Venezia invasa dall'Acqua Granda A rischio i mosaici della basilica

Gli uomini del Centro Maree di Venezia non credevano ai loro occhi: il mare spinto dal soffio dello scirocco ieri sera ha iniziato a salire oltre le previsioni: tre, quattro, cinque centimetri ogni dieci minuti. Così alle 22,50 di ieri 12 novembre ha raggiunto un livello destinato ad entrare negli annali: 187 centimetri sopra la media mare. Pochi centimetri sotto quella catastrofica acqua alta del 4 novembre 1966, la terribile «Acqua Granda». Il mare è entrato in Laguna in modo devastante. E non è finita qui: altri livelli record previsti per oggi. A differenza del 1966 l’unica consolazione è che oggi esistono le previsioni e ci si può mettere in parte al riparo. Ma a volte le previsioni vengono superate dai fatti come è accaduto ieri, quando era stata annunciata un’acqua alta eccezionale a 160 centimetri. Invece le raffiche di vento a 100 chilometri all’ora hanno cambiato lo scenario in peggio.
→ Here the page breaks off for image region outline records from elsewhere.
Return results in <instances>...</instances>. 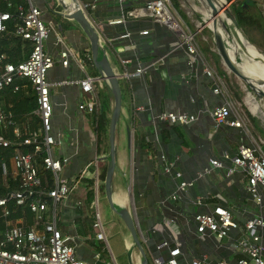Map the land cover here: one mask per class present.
Returning <instances> with one entry per match:
<instances>
[{
    "label": "crops",
    "instance_id": "crops-1",
    "mask_svg": "<svg viewBox=\"0 0 264 264\" xmlns=\"http://www.w3.org/2000/svg\"><path fill=\"white\" fill-rule=\"evenodd\" d=\"M146 1L127 0L123 6L128 8ZM218 1L221 3L220 17L226 29L218 24L217 30L225 41L228 40L229 47L234 40L233 29L256 48L254 52L248 49L247 52L259 55L258 58L264 62V0ZM31 2L40 9L41 19L53 25V30L43 42L45 51L55 58L54 65L47 72L53 106L51 133L56 139L52 154L66 159L59 176L72 185L71 193L57 205V226L64 234L73 237L76 256L89 264L114 261L116 264H141L143 256L140 249L105 196L102 173L108 163V137L104 133L97 136L92 127V115L78 108L85 96L80 81L86 76L99 78L100 108L108 107L110 118L114 102L111 88L103 79L100 68L94 65L88 38L78 22L60 14L63 10L61 2L69 4L70 0ZM82 2L94 5L87 9V17L98 31L100 42L110 50L109 61L116 73L120 75L124 70L133 72L137 67L145 69L126 84L120 79L122 103L115 128V169L111 193L115 208L127 209L132 215L148 264H156L155 259H158V264H167L173 244V235L165 224L169 220L175 222L179 229L177 239L181 243V253L176 257L178 264H189L191 259L203 255L211 263L223 260L227 264H238L241 253L235 249L233 239L239 238L242 233L233 231V239L217 240L209 234L199 238L194 232V214L209 212L217 204L227 205L240 222L244 217L256 215L258 210L252 195L246 190V178L240 171L226 175L224 170L215 168L209 174L197 175L210 157H219L223 153L234 155L240 143L249 142L241 127L215 124L211 111L223 104L224 97L213 92L215 85L201 65L188 64L186 50L175 46V32L149 19H129L125 23L109 24L122 12L117 0ZM169 3L179 16L181 26L195 34L202 56L237 108L243 99L241 87L238 77L226 68L216 50L209 25L211 7L204 0H169ZM234 3L241 5L240 9L246 14L240 24L224 11V8L231 10ZM58 16L76 25L64 29L58 26ZM143 30L148 32L142 34ZM125 32L130 36L120 38ZM254 33L256 40L252 38ZM58 36L63 43L58 41ZM64 45L78 52L81 63L73 59L68 61L67 66L60 63L59 51ZM238 53L236 61L243 72L255 76L242 68L241 53ZM101 55L99 51V59ZM246 91L251 93L252 90L246 86ZM5 99L2 100L4 107ZM245 103L246 113L239 111L249 134L260 141L263 148L264 121L258 119L246 98ZM163 112L192 113L196 119L185 125L171 124L158 120V115ZM25 120L18 118L22 124ZM29 125L36 128L32 122ZM176 158L177 165H173ZM95 159L99 163L101 181L97 208L92 204L94 181L89 186L87 182L90 171L95 170ZM177 172L181 173L180 178L176 176ZM181 180H191L192 185L181 190ZM174 194L176 198H173ZM262 194L264 198V187ZM198 199L200 205L196 203ZM96 213L99 214L107 243L96 236L98 229L93 226ZM19 222L26 226L23 219ZM260 234L264 245V231ZM164 240L167 244L162 245Z\"/></svg>",
    "mask_w": 264,
    "mask_h": 264
},
{
    "label": "built area",
    "instance_id": "built-area-1",
    "mask_svg": "<svg viewBox=\"0 0 264 264\" xmlns=\"http://www.w3.org/2000/svg\"><path fill=\"white\" fill-rule=\"evenodd\" d=\"M7 7L12 6L10 0H0ZM122 8L119 18L109 21V24H121L126 20L149 19L154 23L164 25L175 32L177 37L175 46L183 47L187 52L190 66L201 65L204 73L214 83L213 92L224 97L222 105L211 111L215 124L225 123L230 126L241 127L249 142L239 144L234 155L223 153L221 156L210 157L207 165L199 169L197 175L209 174L215 168L231 175L240 171L246 178V190L252 195L258 210L256 215L244 217L240 222L234 216L232 209L227 205L217 204L209 212H197L193 216L195 222L194 232L200 238L206 234L212 235L217 240L233 239L232 232L238 231L239 238H234V247L241 253L238 264H264V245L260 232L264 231V150L260 141H256L249 134L244 117L235 108L224 90L223 83L210 67L195 40V34L185 30L180 24V18L171 7L169 0H148L143 4L124 7L127 0H117ZM91 3L82 0H70L60 13L71 12L72 7L80 9L87 15V9L93 7ZM15 13L19 21L15 24L13 35L31 43L28 56L19 62H12L5 52H0V167L2 185L8 186L10 179L16 181L17 187L7 191L0 197V264H89L78 258L74 251L73 237L64 234L56 223L57 205L65 200L71 193L72 185L67 179H61L59 173L66 162L65 158L52 154V148L56 144L52 131L53 106L50 98L51 85L47 81V72L54 65L55 58L45 51L43 42L53 30V25L46 24L41 19V11L34 6L31 0H21L15 5ZM12 18L9 11L0 10V35L5 33L8 20ZM148 31H141L146 34ZM128 32L120 38H128ZM58 41L63 43L58 36ZM24 55V51L21 52ZM70 59L81 63L78 52L67 45L59 51V61L67 66ZM145 71L137 67L133 72L124 70L119 75L126 84L131 77L141 75ZM84 99L78 105L80 111L88 114L95 113L100 108L99 88L101 80L92 76H86L80 81ZM12 93L22 91L24 95L33 90L36 95V107L30 115L39 119V126L32 128L31 117H27L24 124L10 109L3 106L1 93L4 90ZM196 119V115L187 112H163L158 115V120L168 121L171 124H188ZM14 146L10 158L1 155V152ZM24 148L29 150L24 151ZM176 158L173 165H177ZM10 161V162H9ZM37 161H40L44 169L50 170L53 177V186L47 187L37 169ZM10 163V164H9ZM94 184L95 196L92 204L98 206V190L100 178L98 176L99 163L94 160ZM11 165V166H10ZM172 165V166H173ZM166 169H169L168 167ZM181 177V173H176ZM192 185V181L181 180L179 188ZM176 194L173 198H176ZM14 201L18 206H26L33 213V223L30 227L23 226L16 219L11 221L8 216L10 210L7 204ZM200 205L199 199L196 202ZM170 230L173 244L169 249L167 264H178L177 256L181 253V243L177 239L178 225L172 220L166 221ZM93 226L98 229L96 236L107 243L103 232V226L96 213ZM161 229V226L158 227ZM260 231V232H259ZM167 244L164 240L162 243ZM154 262L158 264V259ZM116 264V262L107 263ZM189 264H227L223 260L211 263L207 256L193 258Z\"/></svg>",
    "mask_w": 264,
    "mask_h": 264
},
{
    "label": "water",
    "instance_id": "water-1",
    "mask_svg": "<svg viewBox=\"0 0 264 264\" xmlns=\"http://www.w3.org/2000/svg\"><path fill=\"white\" fill-rule=\"evenodd\" d=\"M204 1L211 7L209 25L214 37L216 50L219 56L221 57L223 64L232 74H234L236 77H238V79L243 81L250 90L254 91V93L257 96L264 97V90L255 89L257 84L264 85V78L254 79V77L249 76L243 72V70L236 61L237 54L234 57L230 55L231 48L229 47V44L227 43V41H225L221 33L217 30L218 24L222 25L224 29H226L225 22L220 17L221 3H219L218 0H204ZM69 4L68 3L65 4L61 2L62 9L67 7V5ZM224 11L229 14V11L226 8H224ZM60 14L64 18L74 19L78 22V25L80 26V28L88 38L94 65L100 68V73L102 74L103 79H105L108 82L111 88L114 102L108 124L109 157H108L107 168L103 181L105 196L109 206L124 222L125 226L127 227L132 237L133 242L140 249V252L142 253L143 256V261L141 264H148L146 255L141 247V243L135 228L132 215L127 209H120V210L116 209L112 200L111 181L115 169V144H114L115 128H116V123L119 119L121 103H122V92H121V83L119 80V75L113 69L109 61L110 50L108 49L107 46H105L100 42L98 31L91 24L90 20L85 15V13H83V11H81L80 9L77 8L75 9V7H72L71 12L60 13ZM232 33L236 38H238L237 35L238 33L235 30L232 29ZM99 51L102 53L101 59L98 58Z\"/></svg>",
    "mask_w": 264,
    "mask_h": 264
},
{
    "label": "trees",
    "instance_id": "trees-1",
    "mask_svg": "<svg viewBox=\"0 0 264 264\" xmlns=\"http://www.w3.org/2000/svg\"><path fill=\"white\" fill-rule=\"evenodd\" d=\"M10 1L12 2L11 7H7L4 2L0 1V10L9 11L12 14V18L8 20V22L6 23L7 28L5 33L0 35V52H5L9 56V59L12 62H19L23 59V56L24 57L28 56L29 51L31 49V43L27 40H23L13 35L15 24L19 21V18L15 13V5L20 3L21 0H10ZM240 8L241 5L239 6L236 3H234L231 7V10H229V15L233 18V20L236 21L237 24H240L241 20L246 18L245 17L246 14L242 12ZM58 26L62 27V23H60ZM22 51H24V55L21 53ZM1 95L6 97L5 107L8 108L7 107L9 106L8 104L11 103L10 109L15 114V116L19 118L20 121L24 120L29 116L31 117L32 124L36 127L39 126V119L34 115H30L31 111L36 107V95L33 90H30L28 95H24L22 91L12 93L10 90L7 89L2 91ZM238 98H240V95ZM109 111L110 110L108 109V107L107 109L106 107L104 108L101 107L100 110H97V112L95 111V113L91 114L92 125H93L92 127L95 133L97 134V136H102V134L104 133L108 137L109 116L107 115V113ZM107 146L109 147L108 144ZM13 148L14 146L4 149L1 152V155L6 156V158L7 157L10 158V154ZM26 150L29 149L24 148V151ZM107 154H108V150H107ZM37 169L39 174L43 177L42 179L44 184L47 187H52L53 177L51 171L44 169L40 161H37ZM105 170L102 173L103 179L105 177ZM90 172H91V176L89 179H87L88 186L92 185L94 181V170L92 169ZM16 184L17 183L15 180L10 179L8 186L4 187L2 185L1 167H0V197L4 196L7 193V191L16 188L17 187ZM7 207L10 210V214L8 218L11 221L22 218L24 220V224H26V227L27 225L28 226L31 225V223L33 222V213L30 211L28 207L18 206L15 204L14 201L9 202L7 204ZM0 213H1V209H0Z\"/></svg>",
    "mask_w": 264,
    "mask_h": 264
},
{
    "label": "bare ground",
    "instance_id": "bare-ground-1",
    "mask_svg": "<svg viewBox=\"0 0 264 264\" xmlns=\"http://www.w3.org/2000/svg\"><path fill=\"white\" fill-rule=\"evenodd\" d=\"M237 35H238V38L234 36L233 38L234 40L233 41L231 40L230 42V45L232 46L230 49L231 56L234 57L237 54V52H240L241 53L240 60H242L240 61V65L242 66V68L248 73L255 75V76H252L254 77V79L264 78L260 75V73L264 72V62L258 58L259 55L254 56V55H251L249 52H247V49L254 52L256 48L250 43H247L244 37L242 36V34L238 33ZM255 89L264 90V85L257 84ZM246 99L248 103L250 104L249 106L253 107L252 109L254 110V112L256 111V113L259 112L261 114H264L263 113L264 111L262 110L261 105L259 104V102L255 101L256 99L254 100L253 95L251 93H247Z\"/></svg>",
    "mask_w": 264,
    "mask_h": 264
},
{
    "label": "rangeland",
    "instance_id": "rangeland-1",
    "mask_svg": "<svg viewBox=\"0 0 264 264\" xmlns=\"http://www.w3.org/2000/svg\"><path fill=\"white\" fill-rule=\"evenodd\" d=\"M58 17H60V16H58ZM57 20H58L59 23H62V27L64 29H66L68 27H73L74 25H76L75 22H72V21L70 22V21L64 20L61 17L60 18H57ZM252 38H253V40H256L255 33L252 34ZM237 57H239V53L237 54ZM260 75L262 77H264V72L260 73ZM237 81L240 84L241 89L240 88L239 89H240V92H241V97L243 98L242 99V102H240L241 104L240 105L237 104V109L240 110L242 113H243V111L246 113L245 110H246L247 104L245 103V98H246L245 96H246V94H247L248 91H246V86H245L246 84L243 81H240L238 79H237ZM251 94L253 95L254 100L256 99L255 101L259 102V104L261 105L262 110H263V107H264V98L257 96L253 91H251ZM1 98L4 101L5 97L3 95H1ZM256 115H258V119H262L264 121V114L256 113Z\"/></svg>",
    "mask_w": 264,
    "mask_h": 264
}]
</instances>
Il sindaco Luigi Brugnaro ha passato la notte in giro per la città e sulla sua pagina Facebook ha documentato una situazione disastrata. I vaporetti trascinati dalle acque sulle banchine e lì lasciati quasi come dei relitti, le luci dei ponti praticamente chiuse. E poi piazza San Marco, una delle meraviglie del mondo, mangiata dal mare. L’acqua un’altra volta, dopo l’episodio dello scorso anno, è entrata in Basilica, raggiungendo il metro e dieci di altezza, invadendo la cripta e coprendo i mosaici pavimentali, con il suo mix di salsedine e sporcizia, petrolio compreso. Insomma un’emergenza vera che non solo ha paralizzato la città, ma ha gettato tutti nello scoramento: come se si fosse davanti a un qualcosa di invincibile e di ineluttabile. Le cause del ripetersi delle emergenze sono dovute a due fattori concomitanti: l’abbassamento del livello del suolo, che nella zona di Venezia è sceso di circa 12 centimetri tra il 1950 e il 1970 a causa soprattutto dello svuotamento della falda acquifera, e l’innalzamento del livello del mare causato dal cambiamento climatico.
In realtà lo strumento che potrebbe evitare almeno in parte queste emergenze esiste. O meglio dovrebbe esserci. È il famigerato Mose, un sistema composto da 78 paratoie mobili installate nelle tre bocche di porto lagunari: Lido, Malamocco e Chioggia, il cui cantiere è iniziato nel 2003, costato già 7miliardi di euro, ma ancora non attivo per ragioni che non sono state rese pubbliche. Sono 78 paratie che dovrebbero difendere la città grazie a un meccanismo fatto di cassoni di alloggiamento in cemento armato, cerniere e, appunto, paratie.
Lo scorso 4 novembre, proprio nel giorno in cui cadeva l’anniversario dell’«Acqua Granda» del 1966, era prevista la prova tecnica della barriera di Malamocco, la bocca di porto più profonda della Laguna con i suoi 14 metri: qui sono state posizionate 19 paratie, ciascuna lunga 29,5 metri e larga 20, con 4,5 di spessore. Il 21 e 24 ottobre sono state tentati dei sollevamenti parziali, ma sono state riscontrate vibrazioni in alcuni tratti di tubazioni delle linee di scarico. Così la prova è stata bloccata, con un’ipotesi di fare un nuovo tentativo il 4 novembre. Finito anche quello nel nulla.